[Data shown]
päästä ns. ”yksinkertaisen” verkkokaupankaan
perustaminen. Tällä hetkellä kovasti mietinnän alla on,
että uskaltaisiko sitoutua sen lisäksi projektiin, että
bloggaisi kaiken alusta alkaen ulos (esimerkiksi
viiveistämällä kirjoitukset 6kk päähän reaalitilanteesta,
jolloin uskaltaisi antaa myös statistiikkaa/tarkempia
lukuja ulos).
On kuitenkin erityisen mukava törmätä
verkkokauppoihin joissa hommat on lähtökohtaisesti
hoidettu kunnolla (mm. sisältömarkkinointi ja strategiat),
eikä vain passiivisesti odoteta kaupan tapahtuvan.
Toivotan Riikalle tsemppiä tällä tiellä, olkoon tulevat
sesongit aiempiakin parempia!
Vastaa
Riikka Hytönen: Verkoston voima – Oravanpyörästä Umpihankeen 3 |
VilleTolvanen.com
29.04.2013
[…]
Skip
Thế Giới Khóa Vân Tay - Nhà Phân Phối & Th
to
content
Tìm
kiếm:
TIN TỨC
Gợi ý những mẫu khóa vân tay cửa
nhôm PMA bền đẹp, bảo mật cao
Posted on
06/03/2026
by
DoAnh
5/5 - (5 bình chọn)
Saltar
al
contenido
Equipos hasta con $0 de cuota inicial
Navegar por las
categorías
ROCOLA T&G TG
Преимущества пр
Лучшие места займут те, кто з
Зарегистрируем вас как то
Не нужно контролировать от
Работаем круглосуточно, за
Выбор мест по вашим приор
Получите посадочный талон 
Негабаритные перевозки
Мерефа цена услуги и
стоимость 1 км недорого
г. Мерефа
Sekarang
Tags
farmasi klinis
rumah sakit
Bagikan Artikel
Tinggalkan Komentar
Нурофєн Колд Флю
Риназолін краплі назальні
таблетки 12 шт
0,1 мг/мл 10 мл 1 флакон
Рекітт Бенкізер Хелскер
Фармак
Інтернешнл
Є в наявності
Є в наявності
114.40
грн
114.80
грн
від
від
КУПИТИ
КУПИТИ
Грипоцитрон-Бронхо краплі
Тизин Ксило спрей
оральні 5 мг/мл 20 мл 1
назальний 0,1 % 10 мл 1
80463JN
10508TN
[/Data shown]
== Job item ==
Would you quote, exactly and only, the lines from the one containing "Thế Giới Khóa Vân Tay - Nhà Phân Phối & Th" to the end of the entries?

== Your response ==
Thế Giới Khóa Vân Tay - Nhà Phân Phối & Th
to
content
Tìm
kiếm:
TIN TỨC
Gợi ý những mẫu khóa vân tay cửa
nhôm PMA bền đẹp, bảo mật cao
Posted on
06/03/2026
by
DoAnh
5/5 - (5 bình chọn)
Saltar
al
contenido
Equipos hasta con $0 de cuota inicial
Navegar por las
categorías
ROCOLA T&G TG
Преимущества пр
Лучшие места займут те, кто з
Зарегистрируем вас как то
Не нужно контролировать от
Работаем круглосуточно, за
Выбор мест по вашим приор
Получите посадочный талон 
Негабаритные перевозки
Мерефа цена услуги и
стоимость 1 км недорого
г. Мерефа
Sekarang
Tags
farmasi klinis
rumah sakit
Bagikan Artikel
Tinggalkan Komentar
Нурофєн Колд Флю
Риназолін краплі назальні
таблетки 12 шт
0,1 мг/мл 10 мл 1 флакон
Рекітт Бенкізер Хелскер
Фармак
Інтернешнл
Є в наявності
Є в наявності
114.40
грн
114.80
грн
від
від
КУПИТИ
КУПИТИ
Грипоцитрон-Бронхо краплі
Тизин Ксило спрей
оральні 5 мг/мл 20 мл 1
назальний 0,1 % 10 мл 1
80463JN
10508TN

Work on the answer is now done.